До настоящего времени никто не сумел удовлетворительно обосновать мотивы, которыми руководствовался в своих действиях Пеньковский. Все предлагаемые мотивы или выглядят слишком тривиальными, или просто далеки от истины. Некоторые, например, говорят, будто Пеньковский ненавидел Хрущева, между тем его жена утверждает, что полковник восхищался советским лидером(45). Высказывалось мнение о том, что, узнав о гибели отца, сражавшегося с большевиками в рядах белой армии, Пеньковский решил отомстить за его смерть. Но Пеньковскому было всего четыре месяца, когда погиб отец, и, кроме того, тог, очевидно, не вступил добровольно в ряды участников белого движения, а попал туда в результате мобилизации. Делаются заявления о том, что Пеньковский ненавидел коммунистическую систему. Вряд ли это соответствует истине. Этот человек принадлежал к советской элите, которая не страдала от системы, напротив, она пользовалась всеми предоставленными ею благами.
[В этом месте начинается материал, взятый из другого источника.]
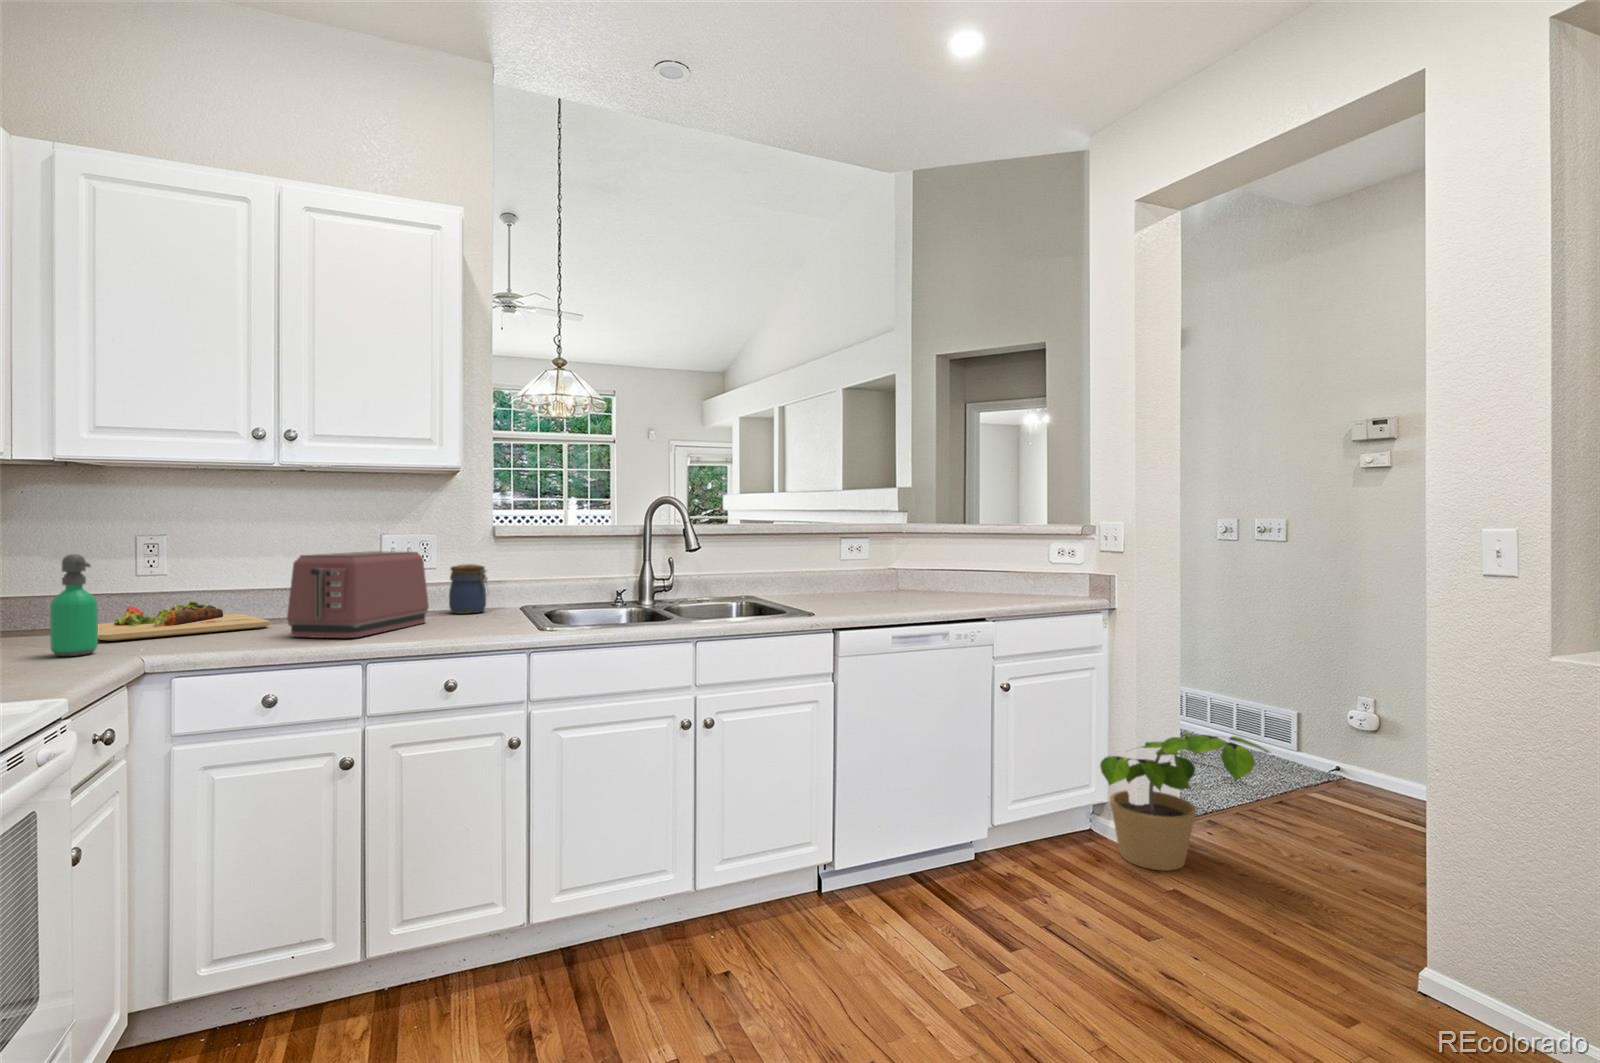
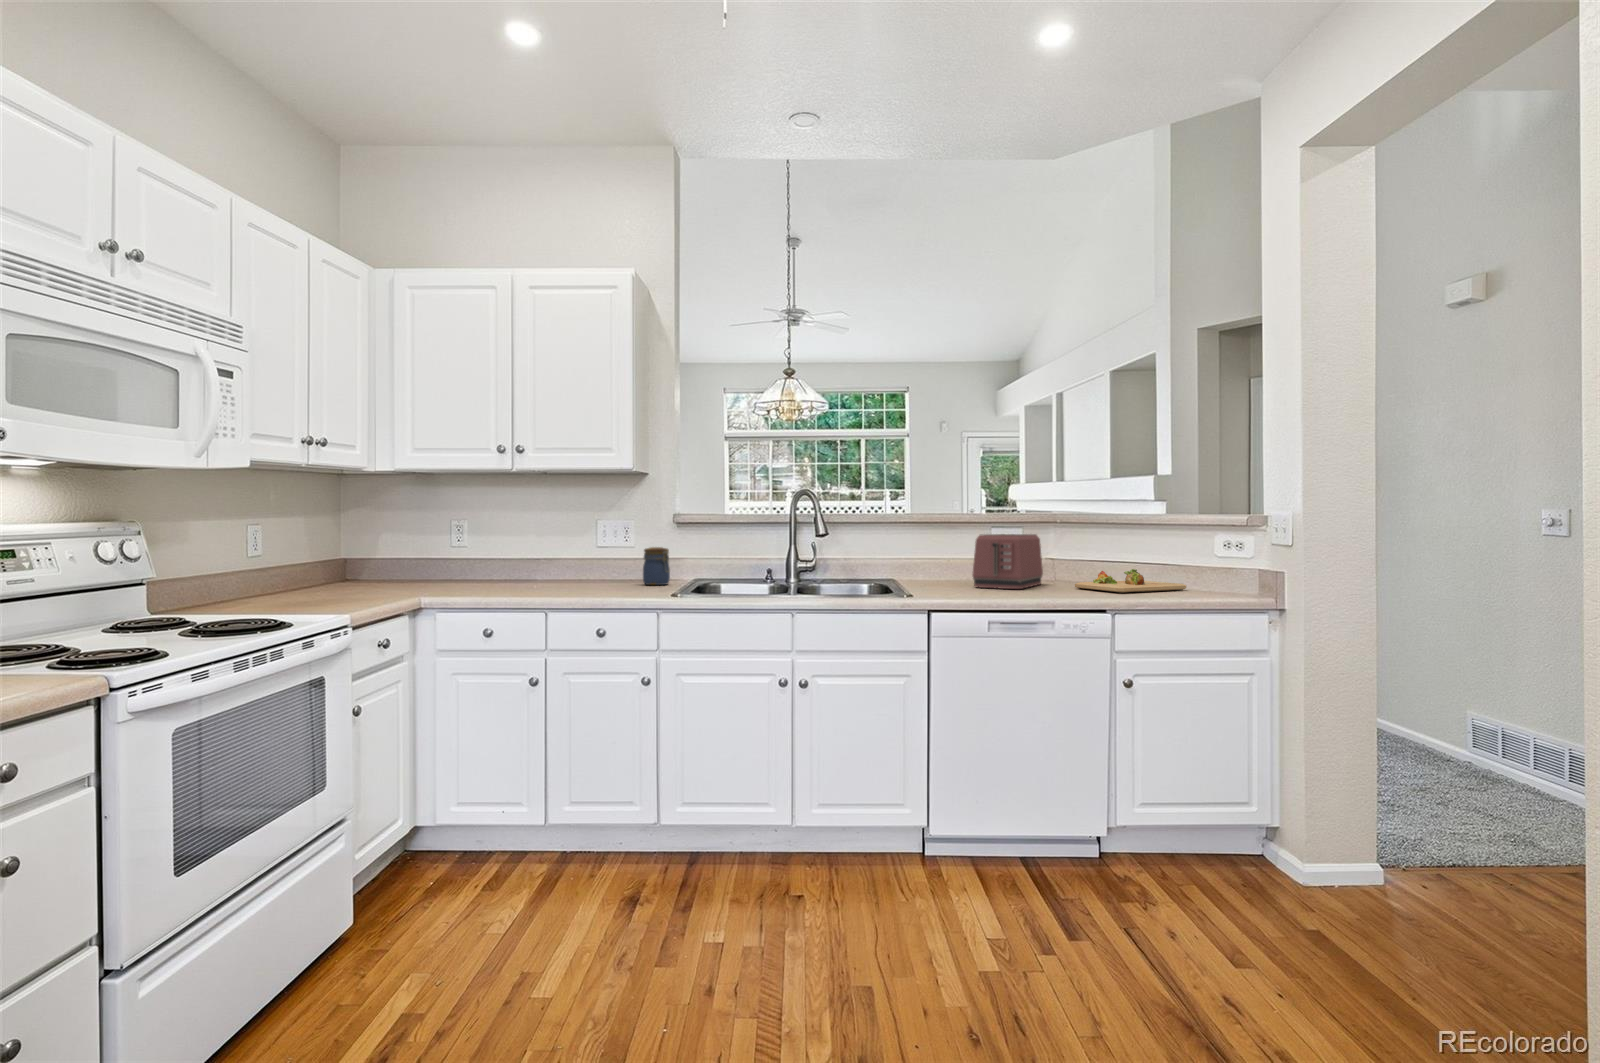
toaster: present [287,551,429,638] -> present [973,534,1043,589]
soap dispenser: present [50,554,98,656] -> none [384,532,409,596]
cutting board: present [98,601,270,641] -> present [1075,569,1186,593]
potted plant: present [1100,733,1270,871] -> none [1234,753,1445,911]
Частое упоминание в «Бумагах Пеньковского» религиозных мотивов и содержащееся в них заявление «автора» о том, что он понял (довольно поздно) ложность коммунистической доктрины, сильно попахивает пропагандистскими ухищрениями ЦРУ. В качестве возможных мотивов действий Пеньковского выдвигались: тщеславие, удовольствие, полученное от самого факта предательства, озлобленность вследствие медленного продвижения по служебной лестнице, приступы маниакальной депрессии и даже моральное разложение. Все это не выдерживает критики. Вопрос о мотивах действий Пеньковского по-прежнему остается без ответа.
Пойдем дальше. Нам говорят, что ценность Пеньковского не только в тех документах, которые он с подозрительной легкостью изымал или копировал во время своих дежурств в ГРУ по выходным дням (интересно, неужели так никто и не поинтересовался, почему товарищ полковник Пеньковский так любит трудиться по уик-эндам?), а в том, что он давал свои оценки советским лидерам и проводимой ими политике, и особенно в его блестящем понимании технических проблем. Но западные технические специалисты, принимавшие участие в беседах с Пеньковским, отмечали, что его познания в области ракетной техники носят рудиментарный характер. По их словам, он знал «не больше, чем простой артиллерист, прошедший курс обучения и сдавший соответствующий экзамен». Материалы, которые ЦРУ так тщательно анализировало, не имели ничего общего с характеристиками советских лидеров или с их политическими намерениями, они содержали всего лишь оценки ракетного потенциала русских. Больше того, оценки, данные Пеньковским советским лидерам, считались ненадежными и им не доверяли(46).
С точки зрения искусства разведки действия, которые, если верить принятой версии, якобы имели место в связи с делом Пеньковского, зачастую просто нелепы. Встречи в гостиничных номерах в Москве, где открывались водопроводные краны, чтобы помешать подслушиванию (почему бы им было не встретиться на тихой улочке или в парке?). Присвоение Пеньковскому псевдонима Алекс, в то время как всем было известно, что Алекс – его любимое прозвище. Наконец, сборище двадцати советских перебежчиков для встречи с Пеньковским перед его отъездом в Москву уже в качестве тайного агента СИС. (Чудовищное нарушение принципа «минимально необходимых знаний». Джон Ле Карре прокомментировал это мероприятие следующим образом: «Я представил себе, как Пеньковский говорит им: «Парни, а теперь смотрите, не протрепитесь».)(47)
Чтобы докопаться до истины, необходимо обратиться к независимому мнению человека, хорошо информированного о деле Пеньковского. С одной стороны, это не должен быть представитель спецслужб Запада, которые, естественно, хотят подтвердить свою версию. С другой стороны, это не может быть и представитель советской стороны, которая, по вполне очевидным причинам, стремится представить Пеньковского в окарикатуренном виде, как дегенерата-предателя. На счастье, такой независимый свидетель имеется. В интересующее нас время в Москве находился английский дипломат, специалист по проблемам Советского Союза, отлично владеющий русским языком. У этого человека были хорошие контакты в советских официальных кругах, и в первую очередь весьма ценные связи в Государственном комитете по координации научно-исследовательских работ.
К этому времени Винн сумел превратиться в подобие бельма на глазу у сотрудников английского посольства. Он требовал, чтобы ему оказывались услуги, которые обычно не предоставлялись бизнесменам. Некоторые из сотрудников, не знавшие о принадлежности Винна к СИС, не могли понять, почему русские воспринимают его столь серьезно. Один сотрудник, не вытерпев, обратил на это внимание одного из руководящих работников Управления внешних сношений. Тот в ответ заметил, что это весьма интересная информация.